To celebrate Valentine’s Day in 2022, 62% of consumers plan to buy sweets, followed by cards (59%), food (52%), flowers (28%), alcoholic beverages (23%) , clothing (15%), spa. products (11%) and jewelry (10%).

• Gen Z, Millennials and Gen Xers are much more likely than Baby Boomers to shop online for Valentine’s Day. More than half of young consumers plan to shop online, compared to 36% of consumers aged 55-64 and 29% of consumers aged 65+.

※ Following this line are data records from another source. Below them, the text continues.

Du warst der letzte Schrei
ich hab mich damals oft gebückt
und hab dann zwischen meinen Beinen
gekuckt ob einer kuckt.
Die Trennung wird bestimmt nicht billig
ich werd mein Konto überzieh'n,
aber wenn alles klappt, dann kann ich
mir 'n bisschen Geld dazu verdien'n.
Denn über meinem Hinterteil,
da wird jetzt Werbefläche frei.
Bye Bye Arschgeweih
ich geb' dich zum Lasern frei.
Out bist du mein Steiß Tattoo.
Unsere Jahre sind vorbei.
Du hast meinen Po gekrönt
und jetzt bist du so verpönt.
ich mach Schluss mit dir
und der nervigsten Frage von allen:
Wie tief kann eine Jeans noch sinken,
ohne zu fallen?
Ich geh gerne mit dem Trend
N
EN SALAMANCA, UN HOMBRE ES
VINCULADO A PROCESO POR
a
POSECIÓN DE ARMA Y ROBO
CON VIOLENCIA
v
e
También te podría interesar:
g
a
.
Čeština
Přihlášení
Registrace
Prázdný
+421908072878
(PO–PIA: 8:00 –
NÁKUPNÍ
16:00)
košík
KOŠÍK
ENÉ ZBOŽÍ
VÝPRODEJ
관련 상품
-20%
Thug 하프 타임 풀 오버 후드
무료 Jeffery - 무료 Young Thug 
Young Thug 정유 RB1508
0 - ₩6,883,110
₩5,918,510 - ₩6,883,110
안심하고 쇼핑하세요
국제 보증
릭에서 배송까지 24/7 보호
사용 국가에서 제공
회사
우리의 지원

• Gen Z and younger millennial consumers are changing the categories of Valentine’s Day gifts. This group is 49% more likely than older generations to purchase experiential gifts (e.g. concert tickets, travel), 29% more likely to purchase alcohol, 23% more likely to purchase clothes and 15% more likely to buy spa products.

On the other hand, younger generations are 17% less likely than older generations to buy Valentine’s Day cards.

Millennials are much more likely than other generations to spend more than $200 on Valentine’s Day, while Gen Xers are more likely to spend between $51 and $200. Gen Z consumers are the group most likely to say they will increase their purchases of candy this year’s Valentine’s Day, with 32% planning to buy more candy than Valentine’s Day 2021 and 13% planning to buy many more.

The Numerator Valentine’s Day 2022 survey was conducted between 01/12/2022 and 01/18/2022 among 1,175 consumers planning to celebrate Valentine’s Day 2022.